O recém-eleito presidente introduz a conversa com a afirmação de que, apesar de o futuro estar “completamente condicionado por aquilo que foram os últimos anos na saúde em Portugal, de uma maneira geral”, não significa que esteja “limitado”. O especialista dá como exemplo a hierarquização necessária de soluções na Gastrenterologia, atendendo à pressão gerada pela pandemia da COVID-19, e que, agora, “pela urgência dos acontecimentos”, se intensificou.
“Uma coisa é a forma como preparamos os nossos futuros especialistas, e outra coisa é o tipo de desafios que os diferentes gastrenterologistas têm atualmente nas suas instituições públicas e privadas. Portanto, tudo aquilo que diga respeito à ação profissional do gastrenterologista fará parte das nossas preocupações”, assume o Prof. Doutor Guilherme Macedo.
Nesse sentido, o gastrenterologista adianta duas das suas “grandes frentes de combate” ao longo do seu mandato, designadamente “a preocupação sobre a formação e o desempenho do gastrenterologista como um especialista de uma área médico-cirúrgica única”, bem como a expressão pública da SPG, tanto no que toca a sensibilização da população portuguesa para a sua saúde digestiva, mas também na colaboração com a tutela.
“Há uma série de desafios que Portugal vai ter em relação à área da saúde digestiva e penso que é fundamental que a tutela tenha em nós interlocutores privilegiados para os compreender melhor e para trilhar caminhos conjuntamente”, acrescenta.
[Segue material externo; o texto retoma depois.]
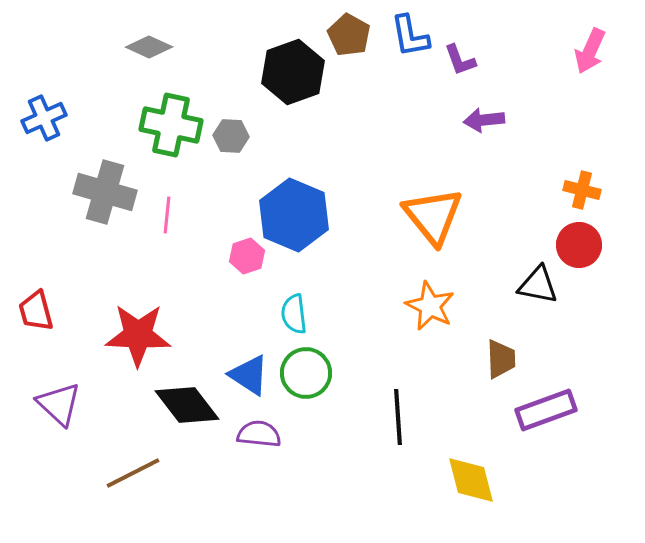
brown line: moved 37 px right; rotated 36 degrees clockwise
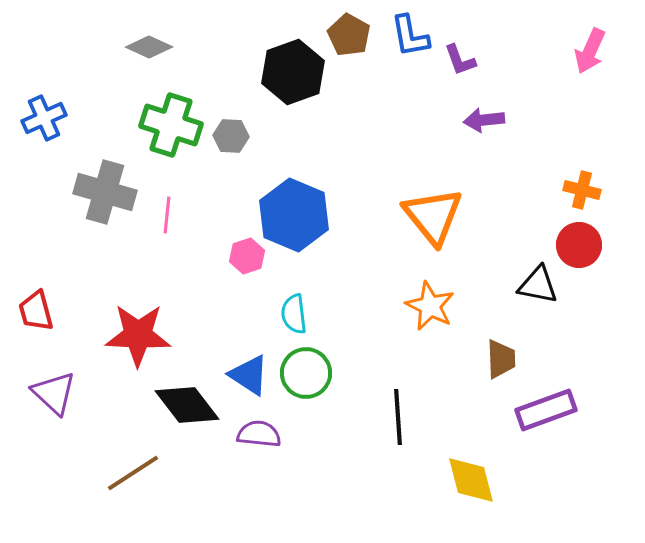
green cross: rotated 6 degrees clockwise
purple triangle: moved 5 px left, 11 px up
brown line: rotated 6 degrees counterclockwise
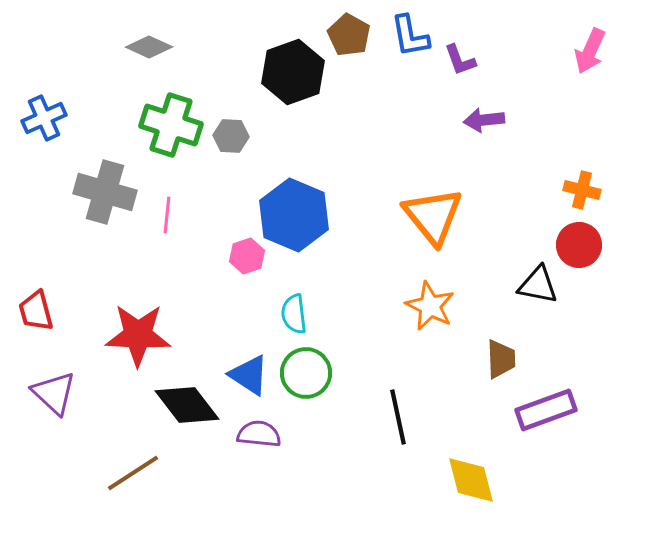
black line: rotated 8 degrees counterclockwise
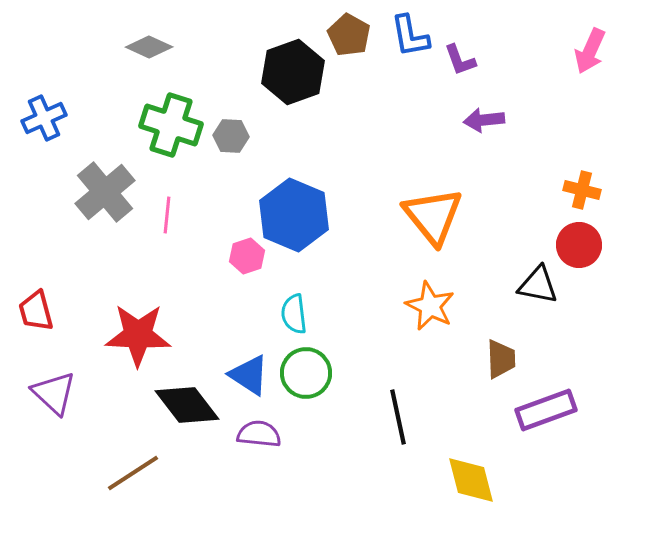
gray cross: rotated 34 degrees clockwise
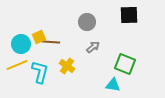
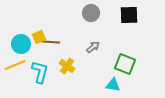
gray circle: moved 4 px right, 9 px up
yellow line: moved 2 px left
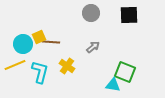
cyan circle: moved 2 px right
green square: moved 8 px down
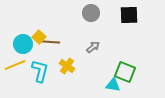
yellow square: rotated 24 degrees counterclockwise
cyan L-shape: moved 1 px up
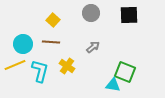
yellow square: moved 14 px right, 17 px up
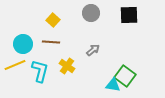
gray arrow: moved 3 px down
green square: moved 4 px down; rotated 15 degrees clockwise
Entre os desafios, o responsável salienta os problemas relacionados com procedimentos técnicos como a endoscopia digestiva, mas também a área da Oncologia digestiva, na qual “há aspetos decisivos em relação à utilização e priorização de fármacos e disponibilidade de novas soluções terapêuticas para múltiplas áreas”. A eliminação do vírus da hepatite C é também uma prioridade da SPG, que o presidente assegura que “terá uma palavra decisiva”.
O Prof. Doutor Guilherme Macedo sumariza: “Aquilo que oferecemos para este próximo biénio é muito trabalho, muito entusiasmo, e uma energia inesgotável que a nossa comunidade de médicos gastrenterologistas quer dar, para aquilo que é o cumprimento de uma noção básica de saúde para a nossa população, que é a saúde digestiva. Não há portugueses felizes se não tiverem uma boa saúde digestiva”, conclui.